◆ What this task involves
Look through the records below for the line with "<source format=sv>" and the line with "#10 visible = 3'b010;", then return those lines and all lines between, exactly.

────────────────

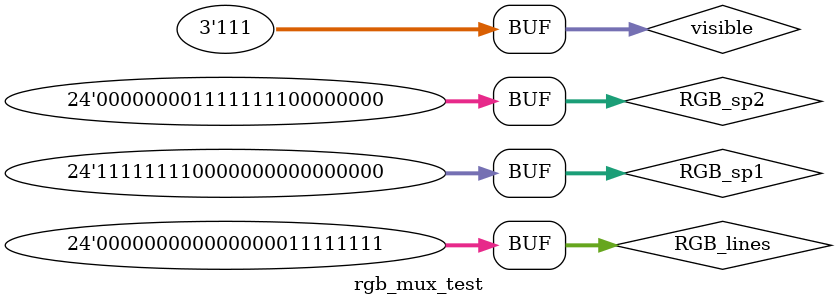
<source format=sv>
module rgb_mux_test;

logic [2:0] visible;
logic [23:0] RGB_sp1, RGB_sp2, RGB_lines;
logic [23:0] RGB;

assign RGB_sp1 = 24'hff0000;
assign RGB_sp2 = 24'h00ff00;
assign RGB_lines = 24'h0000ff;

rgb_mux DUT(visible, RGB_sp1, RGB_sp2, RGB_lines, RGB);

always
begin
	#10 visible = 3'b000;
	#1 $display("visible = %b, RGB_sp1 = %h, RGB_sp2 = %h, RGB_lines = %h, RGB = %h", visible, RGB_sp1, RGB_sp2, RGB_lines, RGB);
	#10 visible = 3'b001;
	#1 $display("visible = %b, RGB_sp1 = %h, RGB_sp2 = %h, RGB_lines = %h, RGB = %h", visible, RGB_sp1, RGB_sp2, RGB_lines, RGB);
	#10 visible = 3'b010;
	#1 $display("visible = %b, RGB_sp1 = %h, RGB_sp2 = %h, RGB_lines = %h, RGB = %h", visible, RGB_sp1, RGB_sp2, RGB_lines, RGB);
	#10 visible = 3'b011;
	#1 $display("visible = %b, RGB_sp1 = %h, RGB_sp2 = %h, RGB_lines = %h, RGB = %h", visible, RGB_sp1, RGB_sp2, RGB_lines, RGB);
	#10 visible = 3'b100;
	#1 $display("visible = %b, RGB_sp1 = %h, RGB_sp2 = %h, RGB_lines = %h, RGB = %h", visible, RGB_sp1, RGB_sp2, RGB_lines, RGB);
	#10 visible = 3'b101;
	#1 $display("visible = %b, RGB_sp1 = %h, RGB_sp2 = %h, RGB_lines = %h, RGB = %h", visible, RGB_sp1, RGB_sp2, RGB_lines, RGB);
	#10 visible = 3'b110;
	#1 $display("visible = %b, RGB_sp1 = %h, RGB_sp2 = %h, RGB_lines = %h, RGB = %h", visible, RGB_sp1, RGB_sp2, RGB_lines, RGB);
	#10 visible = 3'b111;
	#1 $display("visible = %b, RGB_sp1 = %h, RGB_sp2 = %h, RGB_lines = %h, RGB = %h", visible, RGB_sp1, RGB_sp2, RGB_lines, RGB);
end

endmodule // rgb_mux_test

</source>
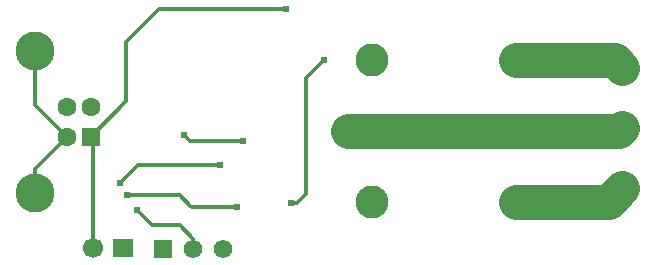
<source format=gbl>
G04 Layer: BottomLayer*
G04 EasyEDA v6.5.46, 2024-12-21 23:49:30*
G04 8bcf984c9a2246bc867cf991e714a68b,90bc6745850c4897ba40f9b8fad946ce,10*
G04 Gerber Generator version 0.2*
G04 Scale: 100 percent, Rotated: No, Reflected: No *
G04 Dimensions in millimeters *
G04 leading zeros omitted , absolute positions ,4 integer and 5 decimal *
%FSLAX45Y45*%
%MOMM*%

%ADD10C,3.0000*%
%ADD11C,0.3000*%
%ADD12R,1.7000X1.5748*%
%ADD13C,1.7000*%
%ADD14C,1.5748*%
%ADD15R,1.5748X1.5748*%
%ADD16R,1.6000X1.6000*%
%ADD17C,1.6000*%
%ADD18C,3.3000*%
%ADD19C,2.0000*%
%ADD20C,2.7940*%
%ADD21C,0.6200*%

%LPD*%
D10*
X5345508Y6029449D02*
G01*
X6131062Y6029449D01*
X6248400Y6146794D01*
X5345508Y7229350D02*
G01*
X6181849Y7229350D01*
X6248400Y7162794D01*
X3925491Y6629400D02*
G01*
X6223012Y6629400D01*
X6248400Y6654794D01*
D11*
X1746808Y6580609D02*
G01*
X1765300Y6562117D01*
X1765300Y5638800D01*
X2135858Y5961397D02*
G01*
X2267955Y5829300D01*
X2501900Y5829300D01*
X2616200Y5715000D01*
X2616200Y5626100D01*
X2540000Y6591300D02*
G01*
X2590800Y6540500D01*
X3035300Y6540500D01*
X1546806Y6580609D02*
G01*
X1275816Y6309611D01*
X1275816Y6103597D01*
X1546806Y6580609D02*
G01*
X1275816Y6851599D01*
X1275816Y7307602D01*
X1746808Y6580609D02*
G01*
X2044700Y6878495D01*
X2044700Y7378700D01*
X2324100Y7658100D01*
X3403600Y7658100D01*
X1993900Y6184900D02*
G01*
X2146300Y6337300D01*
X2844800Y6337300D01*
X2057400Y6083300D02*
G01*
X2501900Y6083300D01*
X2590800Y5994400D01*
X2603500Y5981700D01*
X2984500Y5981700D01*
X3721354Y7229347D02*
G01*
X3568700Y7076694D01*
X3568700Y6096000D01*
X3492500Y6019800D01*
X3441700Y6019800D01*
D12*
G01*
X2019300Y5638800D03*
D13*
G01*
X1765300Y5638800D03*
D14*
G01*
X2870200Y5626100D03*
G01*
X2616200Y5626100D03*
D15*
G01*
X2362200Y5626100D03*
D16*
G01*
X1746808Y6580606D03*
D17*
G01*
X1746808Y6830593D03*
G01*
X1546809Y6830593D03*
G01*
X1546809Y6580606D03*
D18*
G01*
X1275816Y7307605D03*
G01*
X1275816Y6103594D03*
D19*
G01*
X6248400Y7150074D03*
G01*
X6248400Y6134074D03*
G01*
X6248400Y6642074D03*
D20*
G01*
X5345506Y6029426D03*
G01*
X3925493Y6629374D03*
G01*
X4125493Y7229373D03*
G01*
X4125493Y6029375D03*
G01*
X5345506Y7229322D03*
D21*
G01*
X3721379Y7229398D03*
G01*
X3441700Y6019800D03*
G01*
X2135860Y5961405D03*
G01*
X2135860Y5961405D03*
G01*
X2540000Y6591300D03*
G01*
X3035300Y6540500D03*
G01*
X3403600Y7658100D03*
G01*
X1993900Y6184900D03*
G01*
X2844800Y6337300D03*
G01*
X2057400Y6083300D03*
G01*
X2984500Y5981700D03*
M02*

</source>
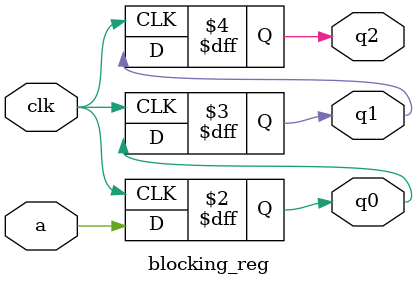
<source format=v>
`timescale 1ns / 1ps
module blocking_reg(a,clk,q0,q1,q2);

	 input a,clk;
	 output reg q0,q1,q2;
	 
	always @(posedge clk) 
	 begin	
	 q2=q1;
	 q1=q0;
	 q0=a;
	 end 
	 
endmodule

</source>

────────────────

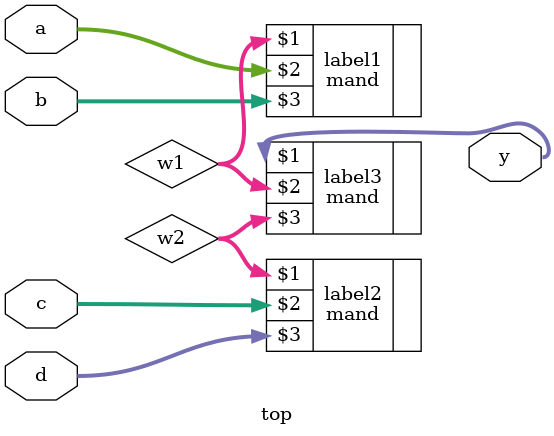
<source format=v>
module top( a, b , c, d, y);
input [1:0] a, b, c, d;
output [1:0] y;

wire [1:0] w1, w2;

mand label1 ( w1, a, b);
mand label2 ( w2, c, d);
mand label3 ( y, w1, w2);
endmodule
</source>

────────────────

◆ Exercise result
<source format=sv>
module rgb_mux_test;

logic [2:0] visible;
logic [23:0] RGB_sp1, RGB_sp2, RGB_lines;
logic [23:0] RGB;

assign RGB_sp1 = 24'hff0000;
assign RGB_sp2 = 24'h00ff00;
assign RGB_lines = 24'h0000ff;

rgb_mux DUT(visible, RGB_sp1, RGB_sp2, RGB_lines, RGB);

always
begin
	#10 visible = 3'b000;
	#1 $display("visible = %b, RGB_sp1 = %h, RGB_sp2 = %h, RGB_lines = %h, RGB = %h", visible, RGB_sp1, RGB_sp2, RGB_lines, RGB);
	#10 visible = 3'b001;
	#1 $display("visible = %b, RGB_sp1 = %h, RGB_sp2 = %h, RGB_lines = %h, RGB = %h", visible, RGB_sp1, RGB_sp2, RGB_lines, RGB);
	#10 visible = 3'b010;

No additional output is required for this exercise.